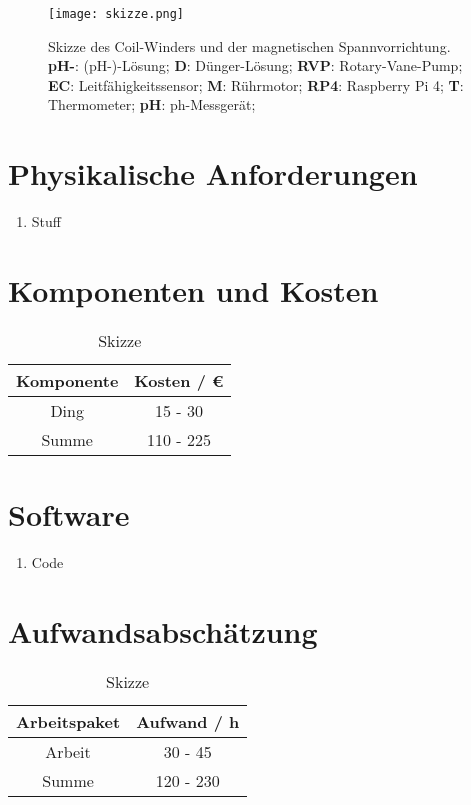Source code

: \begin{figure}[H]
    \centering
    \texttt{[image: skizze.png]}
    \caption{
        Skizze des Coil-Winders und der magnetischen Spannvorrichtung.
        \textbf{pH-}: (pH-)-Lösung; 
        \textbf{D}: Dünger-Lösung; 
        \textbf{RVP}: Rotary-Vane-Pump; 
        \textbf{EC}: Leitfähigkeitssensor; 
        \textbf{M}: Rührmotor; 
        \textbf{RP4}: Raspberry Pi 4; 
        \textbf{T}: Thermometer; 
        \textbf{pH}: ph-Messgerät;
    }
\end{figure}

\section*{Physikalische Anforderungen}
\begin{enumerate}
    \item Stuff
\end{enumerate}


\section*{Komponenten und Kosten}
\begin{table}[H]
    \centering
    \caption{
        Skizze
    }
    \begin{tabular}{| c | c |}
        \hline
        Komponente &  Kosten / \euro{}\\
        \hline
        Ding & 15 - 30  \\
        \hline
        \hline
        Summe & 110 - 225  \\
        \hline
    \end{tabular}
    \label{tab:Komponenten}
\end{table}


\section*{Software}
\begin{enumerate}
    \item Code
\end{enumerate}

\section*{Aufwandsabschätzung}
\begin{table}[H]
    \centering
    \caption{
        Skizze
    }
    \begin{tabular}{| c | c |}
        \hline
        Arbeitspaket &  Aufwand / h\\
        \hline
        Arbeit & 30 - 45  \\
        \hline
        \hline
        Summe & 120 - 230  \\
        \hline
    \end{tabular}
    \label{tab:Aufwand}
\end{table}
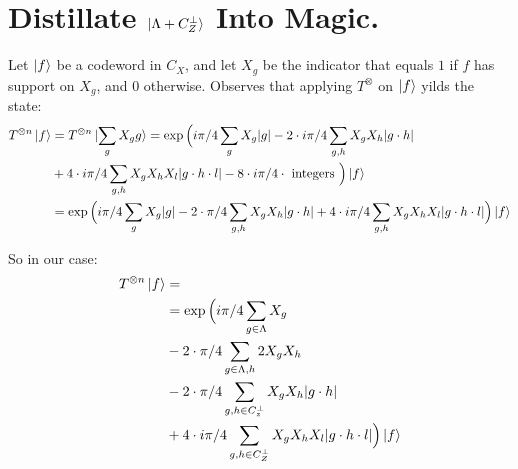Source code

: \documentclass[manuscript,screen,review]{acmart}
\begin{document}
    \section{Distillate $\ket{\Lambda + C_{Z}^{\perp}}$ Into Magic.}
Let $\ket{f}$ be a codeword in $C_{X}$, and let $X_{g}$ be the indicator that equals $1$ if $f$ has support on $X_{g}$, and $0$ otherwise. Observes that applying $T^{\otimes}$ on $\ket{f}$ yilds the state: 
\begin{equation*}
  \begin{split}
    T^{\otimes n}\ket{f} & =  T^{\otimes n}\ket{\sum_{g} X_{g}g } = \exp \Big( i\pi/4 \sum_{g} X_{g}|g|  -  2 \cdot i \pi/4 \sum_{g,h} X_{g}X_{h}|g\cdot h| \\
    & +  4 \cdot i\pi/4 \sum_{g,h} X_{g}X_{h}X_{l}|g\cdot h \cdot l| -   8  \cdot i\pi/4 \cdot \text{ integers } \Big) \ket{f} \\
    & = \exp \Big( i\pi/4 \sum_{g} X_{g}|g|  -  2 \cdot \pi/4 \sum_{g,h} X_{g}X_{h}|g\cdot h| +  4 \cdot i\pi/4 \sum_{g,h} X_{g}X_{h}X_{l}|g\cdot h \cdot l| \Big) \ket{f}
  \end{split}
\end{equation*}

So in our case: 
\begin{equation*}
  \begin{split}
    T^{\otimes n}\ket{f} & = \\
    & = \exp \Big( i\pi/4 \sum_{g \in \Lambda } X_{g}  \\
    & -  2 \cdot \pi/4 \sum_{g \in \Lambda ,h} 2 X_{g}X_{h}  \\
    & -  2 \cdot \pi/4 \sum_{g ,h \in C_{z}^{\perp}} X_{g}X_{h}|g\cdot h| \\
   \ifdefined\MORECALC & +  \cancel{4 \cdot i\pi/4 \sum_{g \in \Lambda ,h} X_{g}X_{h}X_{l}2} \\ \fi
    & +  4 \cdot i\pi/4 \sum_{g,h \in C_{Z}^{\perp}} X_{g}X_{h}X_{l}|g\cdot h \cdot l|  \Big) \ket{f}
  \end{split}
\end{equation*}
\end{document}

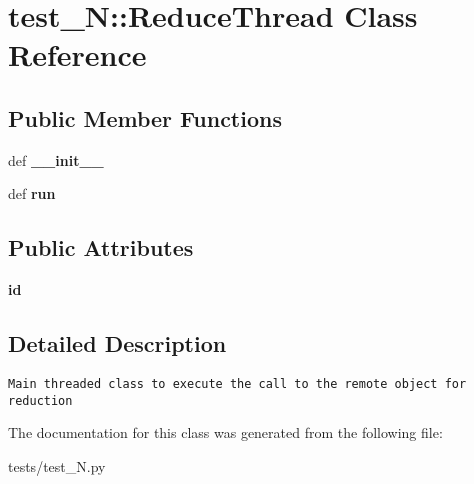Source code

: \section{test\_\-N::Reduce\-Thread Class Reference}
\label{classtest__N_1_1ReduceThread}
\subsection*{Public Member Functions}
\begin{CompactItemize}
\item 
def \textbf{\_\-\_\-init\_\-\_\-}\label{classtest__N_1_1ReduceThread_b555177d10efdefb2191ffac88c4fb24}

\item 
def \textbf{run}\label{classtest__N_1_1ReduceThread_ec03dbbfee34fe7384fdef0054d1a748}

\end{CompactItemize}
\subsection*{Public Attributes}
\begin{CompactItemize}
\item 
\textbf{id}\label{classtest__N_1_1ReduceThread_aee38967c8ad3a95c8496e86f2ff36fe}

\end{CompactItemize}


\subsection{Detailed Description}


\footnotesize\begin{verbatim}
Main threaded class to execute the call to the remote object for reduction
\end{verbatim}
\normalsize
 



The documentation for this class was generated from the following file:\begin{CompactItemize}
\item 
tests/test\_\-N.py\end{CompactItemize}
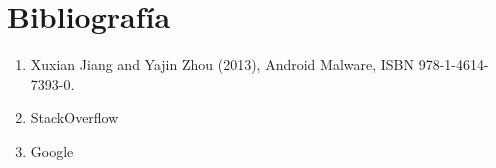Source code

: \section{Bibliograf\'ia}

\begin{enumerate}[nolistsep]
 \item Xuxian Jiang and Yajin Zhou (2013), Android Malware, ISBN 978-1-4614-7393-0. 
 \item StackOverflow
 \item Google
\end{enumerate}
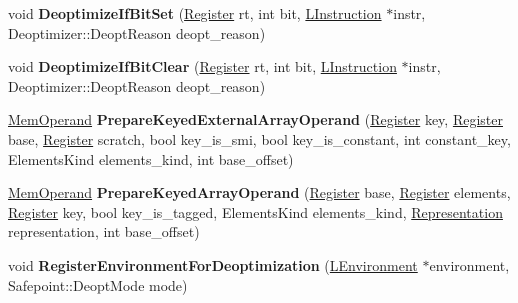 \begin{DoxyCompactItemize}
\item 
void {\bfseries Deoptimize\+If\+Bit\+Set} (\hyperlink{structv8_1_1internal_1_1_register}{Register} rt, int bit, \hyperlink{classv8_1_1internal_1_1_l_instruction}{L\+Instruction} $\ast$instr, Deoptimizer\+::\+Deopt\+Reason deopt\+\_\+reason)\hypertarget{classv8_1_1internal_1_1_l_code_gen_a2d827caed2fe7ce25de3310bf7055ecc}{}\label{classv8_1_1internal_1_1_l_code_gen_a2d827caed2fe7ce25de3310bf7055ecc}

\item 
void {\bfseries Deoptimize\+If\+Bit\+Clear} (\hyperlink{structv8_1_1internal_1_1_register}{Register} rt, int bit, \hyperlink{classv8_1_1internal_1_1_l_instruction}{L\+Instruction} $\ast$instr, Deoptimizer\+::\+Deopt\+Reason deopt\+\_\+reason)\hypertarget{classv8_1_1internal_1_1_l_code_gen_ac113d2a80d6c45ea62f7fb153998c146}{}\label{classv8_1_1internal_1_1_l_code_gen_ac113d2a80d6c45ea62f7fb153998c146}

\item 
\hyperlink{classv8_1_1internal_1_1_mem_operand}{Mem\+Operand} {\bfseries Prepare\+Keyed\+External\+Array\+Operand} (\hyperlink{structv8_1_1internal_1_1_register}{Register} key, \hyperlink{structv8_1_1internal_1_1_register}{Register} base, \hyperlink{structv8_1_1internal_1_1_register}{Register} scratch, bool key\+\_\+is\+\_\+smi, bool key\+\_\+is\+\_\+constant, int constant\+\_\+key, Elements\+Kind elements\+\_\+kind, int base\+\_\+offset)\hypertarget{classv8_1_1internal_1_1_l_code_gen_ad673e75b914978ece19fb9040d0d8f06}{}\label{classv8_1_1internal_1_1_l_code_gen_ad673e75b914978ece19fb9040d0d8f06}

\item 
\hyperlink{classv8_1_1internal_1_1_mem_operand}{Mem\+Operand} {\bfseries Prepare\+Keyed\+Array\+Operand} (\hyperlink{structv8_1_1internal_1_1_register}{Register} base, \hyperlink{structv8_1_1internal_1_1_register}{Register} elements, \hyperlink{structv8_1_1internal_1_1_register}{Register} key, bool key\+\_\+is\+\_\+tagged, Elements\+Kind elements\+\_\+kind, \hyperlink{classv8_1_1internal_1_1_representation}{Representation} representation, int base\+\_\+offset)\hypertarget{classv8_1_1internal_1_1_l_code_gen_a24c6ab14dfd763cca8cbb7f3e83ea196}{}\label{classv8_1_1internal_1_1_l_code_gen_a24c6ab14dfd763cca8cbb7f3e83ea196}

\item 
void {\bfseries Register\+Environment\+For\+Deoptimization} (\hyperlink{classv8_1_1internal_1_1_l_environment}{L\+Environment} $\ast$environment, Safepoint\+::\+Deopt\+Mode mode)\hypertarget{classv8_1_1internal_1_1_l_code_gen_a8e3566b9bf7194223c47e7dac6fd6a10}{}\label{classv8_1_1internal_1_1_l_code_gen_a8e3566b9bf7194223c47e7dac6fd6a10}


\end{DoxyCompactItemize}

**EXERCISE PROMPT:** If a line in the entries above has the word "perp", copy it.

**RESULT FOR THIS EXERCISE:**
    \section{Distillate $\ket{\Lambda + C_{Z}^{\perp}}$ Into Magic.}
    & -  2 \cdot \pi/4 \sum_{g ,h \in C_{z}^{\perp}} X_{g}X_{h}|g\cdot h| \\
    & +  4 \cdot i\pi/4 \sum_{g,h \in C_{Z}^{\perp}} X_{g}X_{h}X_{l}|g\cdot h \cdot l|  \Big) \ket{f}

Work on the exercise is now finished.